→ Фрагмент документа:
Валентин Распутин - Румянцев Андрей Григорьевич 3 стр.


* * *

Осенью сорок пятого с фронта вернулся Григорий Никитич. Худощавый, с заострившимся лицом, отец не годился после ранений на ломовую крестьянскую работу. Но он был победителем, редким в деревне солдатом, вернувшимся из страшного пекла. Мальчишки нашего поколения, почти не помнившие по малолетству отцов довоенных лет, с трепетом прижимались к ним, обретённым заново, любовно трогали звонкие медали, которые фронтовики не снимали с гимнастёрок в первые дни после своего возвращения. Всё это испытал и восьмилетний Валя.

Можно предположить, что фронтовая биография отца "аукнулась" в повести Распутина "Живи и помни". Так совпало: прозаик опубликовал её в том же 1974 году, когда ушёл из жизни Григорий Никитич. Не могло такого быть, чтобы автор, не хлебнувший фронтовых бед, не расспросил о них собственного отца! У кого же ещё узнать подробности окопной жизни, чтобы быть правдивым в каждой строке? Речь, конечно, не о том, что мысли и переживания Андрея Гуськова подсказаны отцом писателя. Речь о буднях войны, которые должны быть нарисованы достоверно и которые, возможно, ярко представились автору из рассказов Григория Никитича. Стоит прочитать строки из повести:

"…B первых же боях его ранило, но, к счастью, легко, пуля прошила мякоть левой ноги, и уже через месяц, прихрамывая, он вернулся в часть. Мысль о спасении казалась в то время бессмысленной, не он один прятал её так далеко, что и сам себе не часто признавался, есть она в нём или нет: чтобы уберечь, не доставать на свет, под пули. Столько он перевидал рядом с собой смертей, что и собственная представлялась неминуемой: не сегодня - так завтра, не завтра - так послезавтра, когда подвернёт очередь. Здесь, на войне, мирная жизнь, кому она выпадет, чудилась вечной, странно было думать, что она может длиться год за годом десятки лет, как у деревьев или камней: время здесь имело другие измерения.

Сохранённые записи данных:
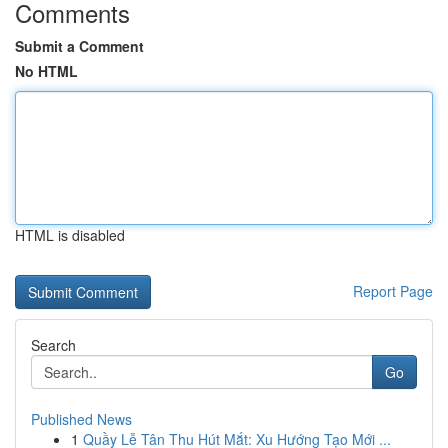
Comments
Submit a Comment
No HTML
HTML is disabled
Report Page
Search
Go
Published News
1
Quầy Lễ Tân Thu Hút Mắt: Xu Hướng Tạo Mới ...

→ Что нужно сделать:
(A) Ответьте на вопросы по отрывку:
(i) Когда Григорий Никитич вернулся с фронта?
(ii) В каком году была опубликована повесть «Живи и помни»?
(iii) Какую ногу прошила пуля в цитате из повести?
(B) Пожалуйста, перепишите из отрывка часть от «Валентин Распутин - Румянцев» до «и восьмилетний Валя.», подставив «Ребята» вместо «Мальчишки».
(C) Выпишите из отрывка все слова, которые обозначают дни, в выражении, начинающемся словами «не сегодня».
Записи никак не связаны с отрывком.

→ Ответы к заданиям:
(A)
(i) Осенью сорок пятого.
(ii) В 1974 году.
(iii) Левую.

(B)
Валентин Распутин - Румянцев Андрей Григорьевич 3 стр.


* * *

Осенью сорок пятого с фронта вернулся Григорий Никитич. Худощавый, с заострившимся лицом, отец не годился после ранений на ломовую крестьянскую работу. Но он был победителем, редким в деревне солдатом, вернувшимся из страшного пекла. Ребята нашего поколения, почти не помнившие по малолетству отцов довоенных лет, с трепетом прижимались к ним, обретённым заново, любовно трогали звонкие медали, которые фронтовики не снимали с гимнастёрок в первые дни после своего возвращения. Всё это испытал и восьмилетний Валя.

(C) сегодня, завтра, послезавтра